[Pixel coordinate listings]
++++++++++
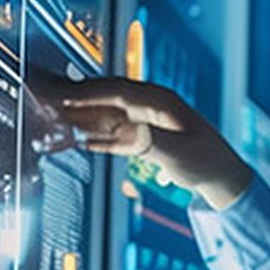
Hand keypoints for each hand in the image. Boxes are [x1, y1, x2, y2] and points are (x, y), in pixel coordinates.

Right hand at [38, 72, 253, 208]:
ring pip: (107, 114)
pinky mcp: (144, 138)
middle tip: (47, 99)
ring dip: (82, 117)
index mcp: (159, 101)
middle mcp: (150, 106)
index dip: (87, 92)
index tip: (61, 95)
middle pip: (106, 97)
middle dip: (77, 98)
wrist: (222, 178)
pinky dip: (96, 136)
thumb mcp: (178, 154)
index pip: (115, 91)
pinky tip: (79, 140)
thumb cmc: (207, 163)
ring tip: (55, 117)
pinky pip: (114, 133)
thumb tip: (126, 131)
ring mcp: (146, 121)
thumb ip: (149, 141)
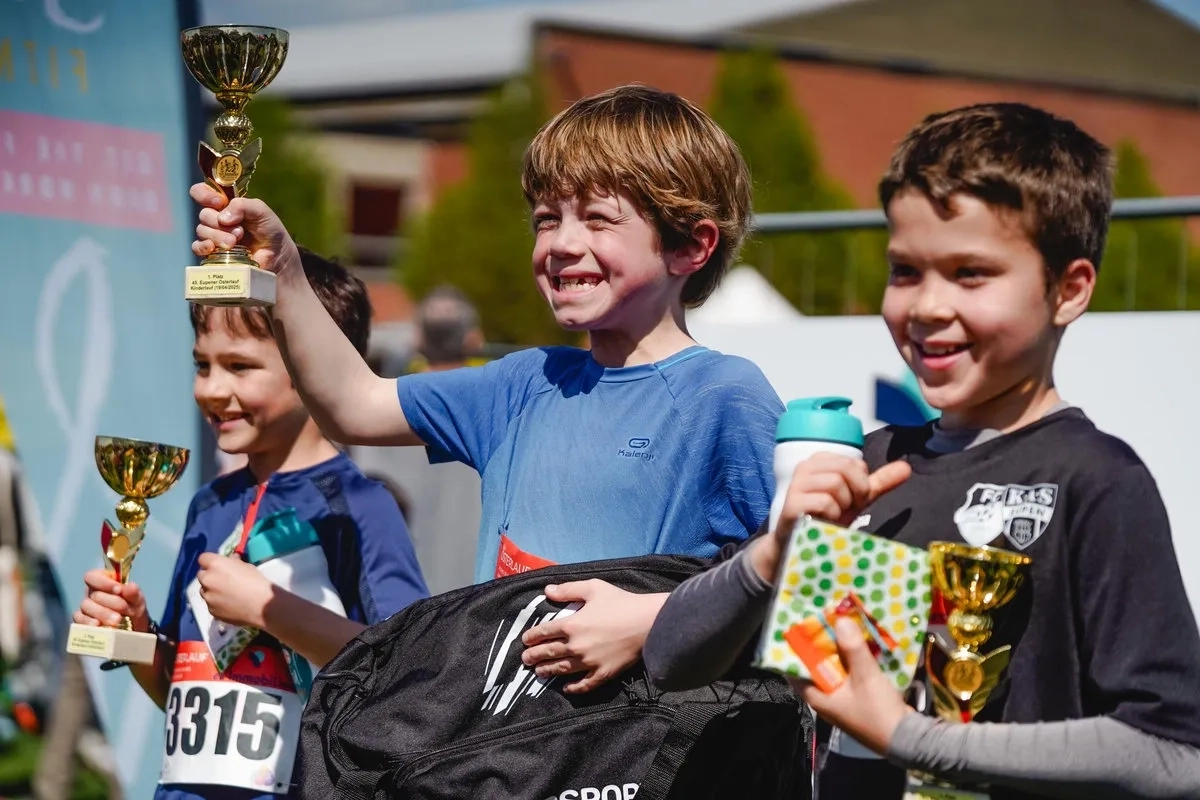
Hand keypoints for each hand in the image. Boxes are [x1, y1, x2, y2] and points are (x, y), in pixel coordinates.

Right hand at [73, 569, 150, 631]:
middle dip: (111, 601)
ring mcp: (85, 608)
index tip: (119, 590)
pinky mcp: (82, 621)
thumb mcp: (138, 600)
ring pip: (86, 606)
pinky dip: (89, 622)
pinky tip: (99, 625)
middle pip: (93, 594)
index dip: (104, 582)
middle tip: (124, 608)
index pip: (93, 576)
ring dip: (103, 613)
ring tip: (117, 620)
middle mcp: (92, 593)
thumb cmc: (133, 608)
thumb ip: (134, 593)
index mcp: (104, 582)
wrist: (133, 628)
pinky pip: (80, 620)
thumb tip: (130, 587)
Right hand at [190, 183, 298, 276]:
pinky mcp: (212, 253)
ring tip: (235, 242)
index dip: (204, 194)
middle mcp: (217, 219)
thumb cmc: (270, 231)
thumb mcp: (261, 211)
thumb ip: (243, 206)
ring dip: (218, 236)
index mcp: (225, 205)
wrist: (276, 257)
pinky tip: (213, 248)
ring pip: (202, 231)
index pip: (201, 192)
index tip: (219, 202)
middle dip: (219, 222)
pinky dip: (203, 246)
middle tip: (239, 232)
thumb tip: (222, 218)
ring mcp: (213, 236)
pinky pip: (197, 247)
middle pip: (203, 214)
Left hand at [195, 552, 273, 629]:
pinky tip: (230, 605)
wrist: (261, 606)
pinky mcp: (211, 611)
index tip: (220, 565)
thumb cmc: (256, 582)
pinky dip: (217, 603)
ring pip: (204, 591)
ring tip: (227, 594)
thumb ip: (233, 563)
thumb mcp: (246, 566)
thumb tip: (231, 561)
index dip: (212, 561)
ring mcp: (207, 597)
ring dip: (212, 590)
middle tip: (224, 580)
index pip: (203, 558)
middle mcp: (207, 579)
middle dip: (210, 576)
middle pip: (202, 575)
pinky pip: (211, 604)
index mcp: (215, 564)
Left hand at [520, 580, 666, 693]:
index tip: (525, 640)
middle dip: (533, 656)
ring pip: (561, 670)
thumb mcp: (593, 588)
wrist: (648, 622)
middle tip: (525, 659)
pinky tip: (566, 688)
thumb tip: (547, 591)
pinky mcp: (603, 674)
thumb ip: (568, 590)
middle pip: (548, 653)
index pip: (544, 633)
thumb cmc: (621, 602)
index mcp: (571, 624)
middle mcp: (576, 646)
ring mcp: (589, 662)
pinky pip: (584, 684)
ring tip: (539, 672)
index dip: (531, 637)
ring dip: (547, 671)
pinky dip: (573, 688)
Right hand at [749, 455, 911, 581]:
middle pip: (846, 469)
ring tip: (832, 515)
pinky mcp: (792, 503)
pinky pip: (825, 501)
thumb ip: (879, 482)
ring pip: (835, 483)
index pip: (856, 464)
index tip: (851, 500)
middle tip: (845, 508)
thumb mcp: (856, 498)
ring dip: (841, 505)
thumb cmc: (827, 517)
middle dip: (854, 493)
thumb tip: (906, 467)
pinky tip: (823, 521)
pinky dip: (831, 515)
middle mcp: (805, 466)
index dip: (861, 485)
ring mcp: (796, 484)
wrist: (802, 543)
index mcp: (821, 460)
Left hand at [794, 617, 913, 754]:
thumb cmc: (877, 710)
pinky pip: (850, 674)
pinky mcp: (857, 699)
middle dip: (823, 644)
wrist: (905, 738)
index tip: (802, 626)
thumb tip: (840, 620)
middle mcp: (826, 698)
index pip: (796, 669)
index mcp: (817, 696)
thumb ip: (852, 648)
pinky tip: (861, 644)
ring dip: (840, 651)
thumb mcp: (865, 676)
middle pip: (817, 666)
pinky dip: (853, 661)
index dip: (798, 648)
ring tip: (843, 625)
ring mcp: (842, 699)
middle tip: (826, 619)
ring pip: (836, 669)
++++++++++
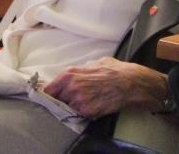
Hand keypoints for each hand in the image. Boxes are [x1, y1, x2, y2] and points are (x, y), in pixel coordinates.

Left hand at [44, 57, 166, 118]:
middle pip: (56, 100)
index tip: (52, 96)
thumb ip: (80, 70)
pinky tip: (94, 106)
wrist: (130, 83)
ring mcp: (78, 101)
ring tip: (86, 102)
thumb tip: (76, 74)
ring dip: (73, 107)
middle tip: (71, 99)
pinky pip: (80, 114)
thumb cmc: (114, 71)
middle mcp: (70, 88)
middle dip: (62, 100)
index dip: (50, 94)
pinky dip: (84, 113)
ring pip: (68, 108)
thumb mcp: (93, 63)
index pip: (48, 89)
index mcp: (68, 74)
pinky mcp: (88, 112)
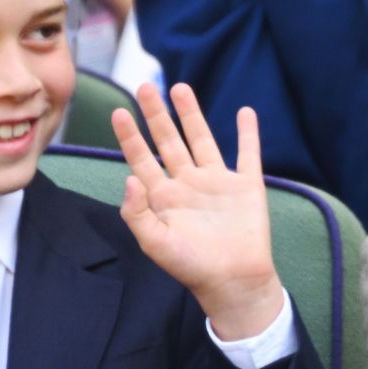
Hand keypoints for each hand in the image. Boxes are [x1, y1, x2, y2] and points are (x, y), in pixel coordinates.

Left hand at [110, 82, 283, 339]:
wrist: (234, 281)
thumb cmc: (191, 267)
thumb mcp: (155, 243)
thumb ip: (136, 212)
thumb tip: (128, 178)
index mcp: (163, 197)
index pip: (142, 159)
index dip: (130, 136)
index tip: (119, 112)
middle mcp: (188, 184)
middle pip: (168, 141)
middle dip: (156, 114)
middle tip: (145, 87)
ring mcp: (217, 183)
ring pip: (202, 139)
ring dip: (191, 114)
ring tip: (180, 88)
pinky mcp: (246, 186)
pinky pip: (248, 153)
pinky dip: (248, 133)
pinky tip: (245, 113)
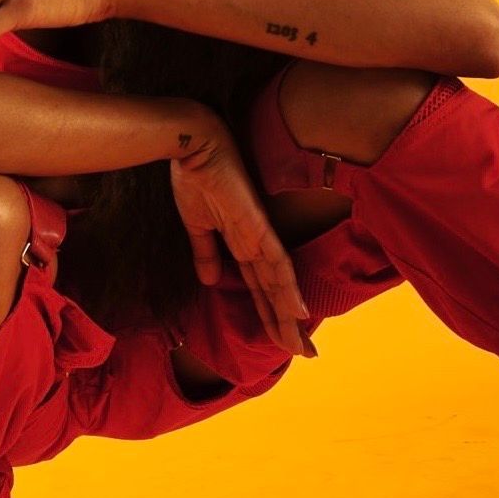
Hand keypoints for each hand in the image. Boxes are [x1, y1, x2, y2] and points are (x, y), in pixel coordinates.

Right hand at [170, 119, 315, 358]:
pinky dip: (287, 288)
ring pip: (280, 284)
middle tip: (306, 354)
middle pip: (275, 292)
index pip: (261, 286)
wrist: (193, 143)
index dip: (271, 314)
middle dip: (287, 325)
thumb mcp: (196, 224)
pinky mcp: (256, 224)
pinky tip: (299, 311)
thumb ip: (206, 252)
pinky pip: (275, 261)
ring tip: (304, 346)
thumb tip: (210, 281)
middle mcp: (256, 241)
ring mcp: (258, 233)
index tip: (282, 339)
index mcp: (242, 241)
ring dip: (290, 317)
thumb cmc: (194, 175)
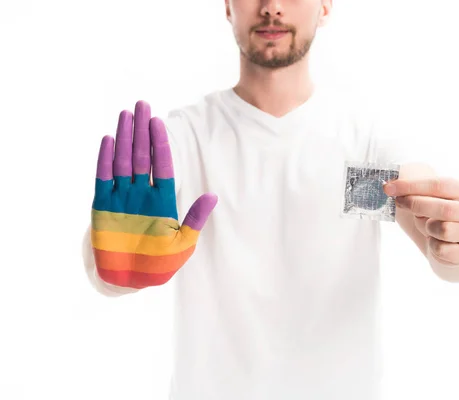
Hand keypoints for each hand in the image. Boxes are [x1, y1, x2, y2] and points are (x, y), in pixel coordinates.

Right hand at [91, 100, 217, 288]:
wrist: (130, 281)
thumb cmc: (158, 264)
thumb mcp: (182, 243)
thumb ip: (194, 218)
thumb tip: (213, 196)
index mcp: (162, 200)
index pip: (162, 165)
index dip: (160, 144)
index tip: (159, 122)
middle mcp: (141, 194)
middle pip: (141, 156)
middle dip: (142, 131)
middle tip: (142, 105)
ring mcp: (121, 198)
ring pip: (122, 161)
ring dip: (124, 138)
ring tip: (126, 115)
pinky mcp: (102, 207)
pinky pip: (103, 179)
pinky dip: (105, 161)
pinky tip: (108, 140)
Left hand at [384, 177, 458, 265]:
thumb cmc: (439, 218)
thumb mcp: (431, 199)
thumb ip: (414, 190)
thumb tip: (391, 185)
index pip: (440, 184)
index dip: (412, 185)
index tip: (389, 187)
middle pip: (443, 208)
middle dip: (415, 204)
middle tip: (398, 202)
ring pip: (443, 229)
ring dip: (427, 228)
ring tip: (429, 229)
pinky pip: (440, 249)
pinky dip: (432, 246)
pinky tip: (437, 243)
++++++++++
WHAT THE EXERCISE ASKS → What you return must be an exact retyping of the lines above starting at the line with "pinky pip: (850, 674)" and ending at the line with "ring pip: (836, 669)", and nothing besides.

THE ANSWER →
pinky pip: (850, 674)
pinky mcp: (857, 699)
middle dip: (823, 644)
wrist: (905, 738)
index tip: (802, 626)
thumb tip: (840, 620)
middle mcp: (826, 698)
index pip: (796, 669)
index mcp: (817, 696)
thumb ip: (852, 648)
pinky tip: (861, 644)
ring dip: (840, 651)
thumb mcp: (865, 676)
middle pip: (817, 666)
pinky dip: (853, 661)
index dip: (798, 648)
ring tip: (843, 625)
ring mcp: (842, 699)
middle tip: (826, 619)
ring pip: (836, 669)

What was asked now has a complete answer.